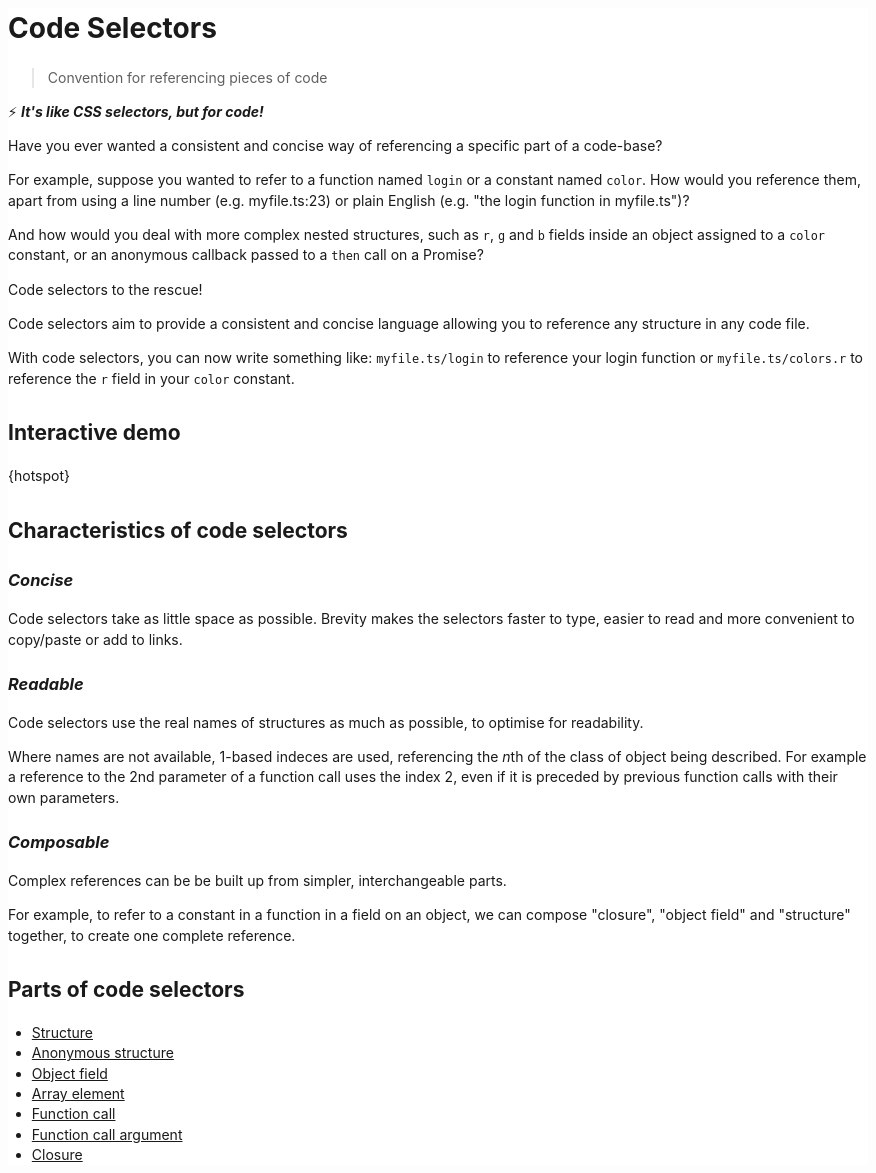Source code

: # Code Selectors

> Convention for referencing pieces of code

⚡️ **_It's like CSS selectors, but for code!_**

Have you ever wanted a consistent and concise way of referencing a specific part of a code-base?

For example, suppose you wanted to refer to a function named `login` or a constant named `color`. How would you reference them, apart from using a line number (e.g. myfile.ts:23) or plain English (e.g. "the login function in myfile.ts")?

And how would you deal with more complex nested structures, such as `r`, `g` and `b` fields inside an object assigned to a `color` constant, or an anonymous callback passed to a `then` call on a Promise?

Code selectors to the rescue!

Code selectors aim to provide a consistent and concise language allowing you to reference any structure in any code file.

With code selectors, you can now write something like: `myfile.ts/login` to reference your login function or `myfile.ts/colors.r` to reference the `r` field in your `color` constant.

## Interactive demo

{hotspot}

## Characteristics of code selectors

### **_Concise_**

Code selectors take as little space as possible. Brevity makes the selectors faster to type, easier to read and more convenient to copy/paste or add to links.

### **_Readable_**

Code selectors use the real names of structures as much as possible, to optimise for readability.

Where names are not available, 1-based indeces are used, referencing the *n*th of the class of object being described. For example a reference to the 2nd parameter of a function call uses the index 2, even if it is preceded by previous function calls with their own parameters.

### **_Composable_**

Complex references can be be built up from simpler, interchangeable parts.

For example, to refer to a constant in a function in a field on an object, we can compose "closure", "object field" and "structure" together, to create one complete reference.

## Parts of code selectors

- [Structure](#structure)
- [Anonymous structure](#anonymous-structure)
- [Object field](#object-field)
- [Array element](#array-element)
- [Function call](#function-call)
- [Function call argument](#function-call-argument)
- [Closure](#closure)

■ Assigned task ■
Wherever a line of the listing above contains the string "closure", copy that line.

■ Written response ■
For example, to refer to a constant in a function in a field on an object, we can compose "closure", "object field" and "structure" together, to create one complete reference.
- [Closure](#closure)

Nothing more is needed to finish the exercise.